Apparently the restaurateurs in New Orleans have forgotten that they operate in "The Big Easy”. No element of the city's essential framework – schools, housing, hospitals, music scene or barroom abundance – has shown as much post-Katrina success as the dining scene. Not even close. "I've never seen anything like this," says third-generation restaurateur Dickie Brennan, who marvels at the number of independent culinary pros opening hotspots in underserved neighbourhoods.
Foodies compare openings year-over-year or even month-over-month. By Tom Fitzmorris' count, blogger of The New Orleans Menu Daily, 89 places opened last year and 43 have this year in a city with a population of 370,000. To get a flavour of the new dining scene, check out these six noteworthy places that have opened in the past two years:
Donald Link got inspired by open-fire cooking during a trip to Uruguay and had wanted to add a seafood place to his portfolio. So he and his partners renovated an old coffee roaster operation, installed a custom-made wood-burning grill that makes charcoal from oak and pecan, and began serving rustic fish dishes that nod to South Louisiana. The preparations are mostly simple – addictive fried bread with sea salt, battered fish sticks, and shrimp rolls – though some have twists. Grilled corn on the cob comes with white barbecue sauce, and catfish arrive in a chilli broth accompanied by pickled greens. Whole roasted gulf coast fish for the table is the reason to visit. Redfish, snapper, pompano and grouper are frequent options and their prices vary daily, though a redfish that serves four goes for about $45.
Address: 800 Magazine Street Entrées: $14–$25; whole fish and steak for the table, $45–$60
Competing with Peche for hipness is Italian-inspired Mariza, which Ian Schnoebelen (who also runs Iris) and wife Laura Casebonne opened in a renovated industrial space in the Bywater. Mariza embraces many of the best trends in contemporary restaurants: impeccable regional sourcing, a gently priced wine list, menus with few clichés and sane food prices (most main dishes are $12 to $18). This is a perfect place for grazing, with a menu that offers lots of truly interesting choices among cured meats, salads, bruschettas, pastas (offered in half-portions) and pizzas. Those with heartier appetites will love the whole fish of the day or the braised lamb belly.
Address: 2900 Chartres St.
This bare-bones eatery on Magazine Street, which opened to little fanfare in February 2012, now enjoys a sizeable and apparently satisfied following. The area is home to a significant Vietnamese population and there are numerous small restaurants serving the native cuisine, but most are located across the river from the city. So having easy access to this simple, healthy and subtly spiced food in the heart of the city is a true delight. The menu is compact and broken down into pho (noodle soups), spring rolls, banh mi (sandwiches), bun (rice noodles with dipping sauces) and some curries and crepes. Best of all, everything's priced at $10.50 or less. That makes the $9.50 filet mignon pho – a rich, fragrant and wholly magnificent version of that staple – one of the city's best bargains.

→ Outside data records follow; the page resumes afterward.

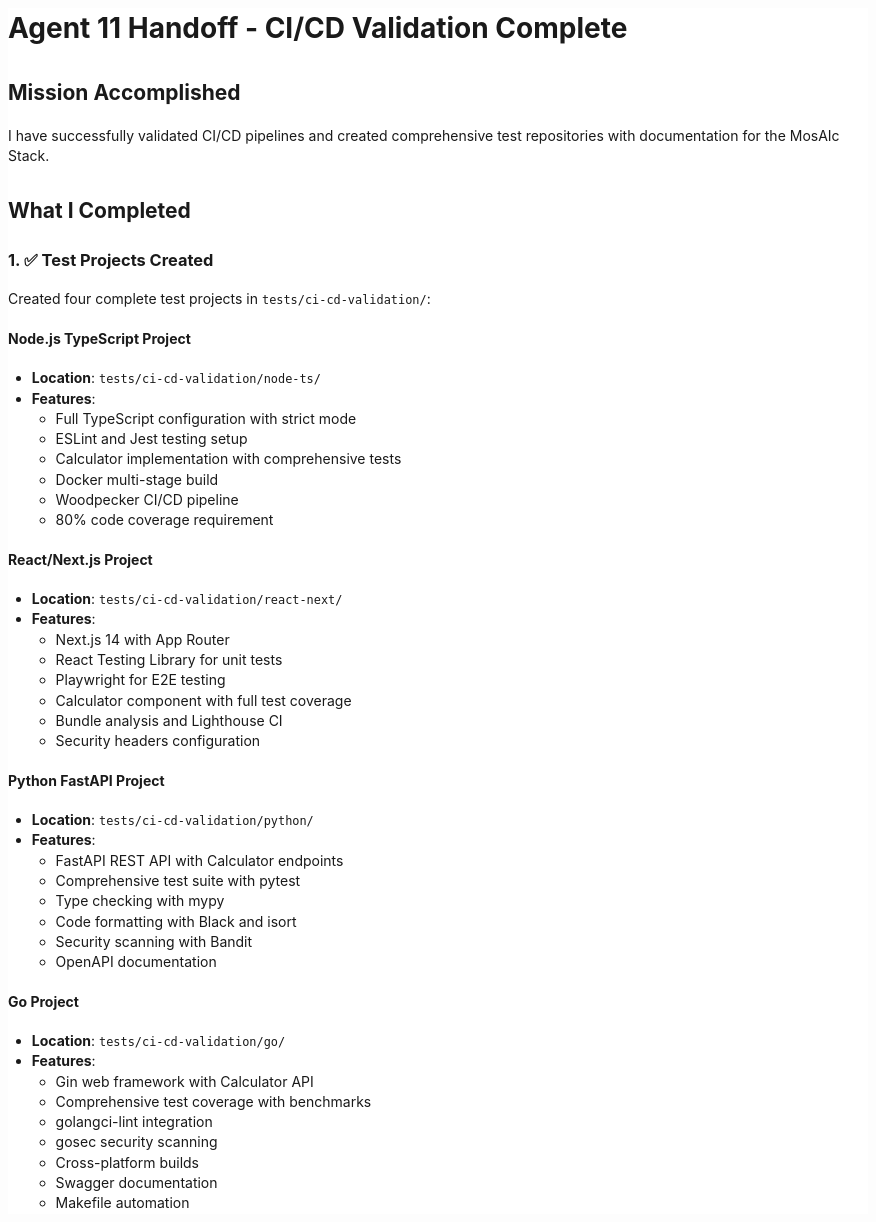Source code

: # Agent 11 Handoff - CI/CD Validation Complete

## Mission Accomplished

I have successfully validated CI/CD pipelines and created comprehensive test repositories with documentation for the MosAIc Stack.

## What I Completed

### 1. ✅ Test Projects Created

Created four complete test projects in `tests/ci-cd-validation/`:

#### Node.js TypeScript Project
- **Location**: `tests/ci-cd-validation/node-ts/`
- **Features**:
  - Full TypeScript configuration with strict mode
  - ESLint and Jest testing setup
  - Calculator implementation with comprehensive tests
  - Docker multi-stage build
  - Woodpecker CI/CD pipeline
  - 80% code coverage requirement

#### React/Next.js Project
- **Location**: `tests/ci-cd-validation/react-next/`
- **Features**:
  - Next.js 14 with App Router
  - React Testing Library for unit tests
  - Playwright for E2E testing
  - Calculator component with full test coverage
  - Bundle analysis and Lighthouse CI
  - Security headers configuration

#### Python FastAPI Project
- **Location**: `tests/ci-cd-validation/python/`
- **Features**:
  - FastAPI REST API with Calculator endpoints
  - Comprehensive test suite with pytest
  - Type checking with mypy
  - Code formatting with Black and isort
  - Security scanning with Bandit
  - OpenAPI documentation

#### Go Project
- **Location**: `tests/ci-cd-validation/go/`
- **Features**:
  - Gin web framework with Calculator API
  - Comprehensive test coverage with benchmarks
  - golangci-lint integration
  - gosec security scanning
  - Cross-platform builds
  - Swagger documentation
  - Makefile automation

Address: 4201 Magazine Street Entrées: $7.50–$10.50
New Orleans hasn't seen a luxury restaurant quite like this, at least not along the chaotic Bourbon Street corridor. The sumptuous interior has intimate dining areas, each with a slightly different feel and a formal ambience throughout. The menu from chef/restaurateurs John Folse and Rick Tramonto aims for modern expressions of Louisiana fare and embraces gulf coast fish, game and chops, salumi, potted meats and terrines and pastas, plus a half-dozen caviar options. Among the highlights is a Triptych of Quail, where the birds come Southern-fried, stuffed with boudin sausage and glazed with Absinthe. You can spend a lot of money here (steaks range from $35 to $62) but you can also have a satisfying meal with a couple of appetisers, most notably the beer-battered crab beignets and the fire-roasted oysters.

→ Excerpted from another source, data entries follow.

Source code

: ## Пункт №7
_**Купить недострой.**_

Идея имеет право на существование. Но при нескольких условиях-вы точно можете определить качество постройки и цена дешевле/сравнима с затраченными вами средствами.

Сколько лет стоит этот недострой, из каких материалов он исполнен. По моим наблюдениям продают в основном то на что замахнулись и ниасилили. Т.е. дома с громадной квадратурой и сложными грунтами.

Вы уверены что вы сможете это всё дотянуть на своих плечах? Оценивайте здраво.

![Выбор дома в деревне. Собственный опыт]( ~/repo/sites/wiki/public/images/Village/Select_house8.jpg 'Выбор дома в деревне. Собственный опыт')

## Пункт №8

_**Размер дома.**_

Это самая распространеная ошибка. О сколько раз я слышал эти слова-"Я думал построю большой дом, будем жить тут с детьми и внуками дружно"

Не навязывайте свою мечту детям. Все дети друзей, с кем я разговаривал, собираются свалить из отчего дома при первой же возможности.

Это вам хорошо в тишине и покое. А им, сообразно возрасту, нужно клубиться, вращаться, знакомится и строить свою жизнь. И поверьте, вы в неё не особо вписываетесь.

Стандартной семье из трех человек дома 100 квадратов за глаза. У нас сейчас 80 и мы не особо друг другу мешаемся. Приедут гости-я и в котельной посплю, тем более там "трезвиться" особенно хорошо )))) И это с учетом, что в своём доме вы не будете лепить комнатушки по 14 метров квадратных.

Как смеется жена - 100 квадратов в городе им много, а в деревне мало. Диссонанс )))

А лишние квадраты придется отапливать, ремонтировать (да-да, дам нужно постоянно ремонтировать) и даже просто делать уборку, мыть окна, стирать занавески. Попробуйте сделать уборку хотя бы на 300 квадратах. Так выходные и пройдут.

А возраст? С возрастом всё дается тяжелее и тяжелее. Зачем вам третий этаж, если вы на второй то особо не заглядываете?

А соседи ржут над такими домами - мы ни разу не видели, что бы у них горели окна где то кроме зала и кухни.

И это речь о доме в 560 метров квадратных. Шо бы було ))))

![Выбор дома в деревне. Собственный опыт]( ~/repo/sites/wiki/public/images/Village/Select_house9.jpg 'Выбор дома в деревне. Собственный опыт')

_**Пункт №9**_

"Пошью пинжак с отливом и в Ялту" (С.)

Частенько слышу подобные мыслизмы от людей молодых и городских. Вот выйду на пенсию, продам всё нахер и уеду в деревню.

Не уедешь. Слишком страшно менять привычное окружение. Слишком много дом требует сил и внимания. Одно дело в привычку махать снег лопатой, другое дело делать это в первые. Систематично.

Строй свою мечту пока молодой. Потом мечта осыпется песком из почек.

Address: 777 Bienville Street Entrées: $19–$49
Dominique's on Magazine
Chef Dominique Macquet, from the Indian Ocean island of Mauritius, distills a wealth of influences into a personal style that favours lightness, elegance and vibrant accents. That's embodied in dishes such as grilled cobia with highlights of arugula oil and kaffir lime, sautéed sweetbreads with chimichurri, and crispy lamb belly with minted mozzarella. Those and other delights (entrees in the mid-$20s) are served up in a sleek, airy place with outdoor dining in the rear.
Address: 4213 Magazine Street Entrées: $23–$26
Tableau (pictured above)
When Dickie Brennan opened this beautiful three-level place adjoining Le Petit Theater on a corner of Jackson Square in May, it immediately gave the French Quarter another attractive and slightly more upscale option. The menu re-energises classic French Creole fare (entrees $15–$40) and offers lots of options, including three egg dishes, a crepe that changes daily and a dozen side dishes. The rich, seafood-loaded court bouillon and the tart "à la Bouille" filled with custard and a rum-caramel sauce are the standouts so far.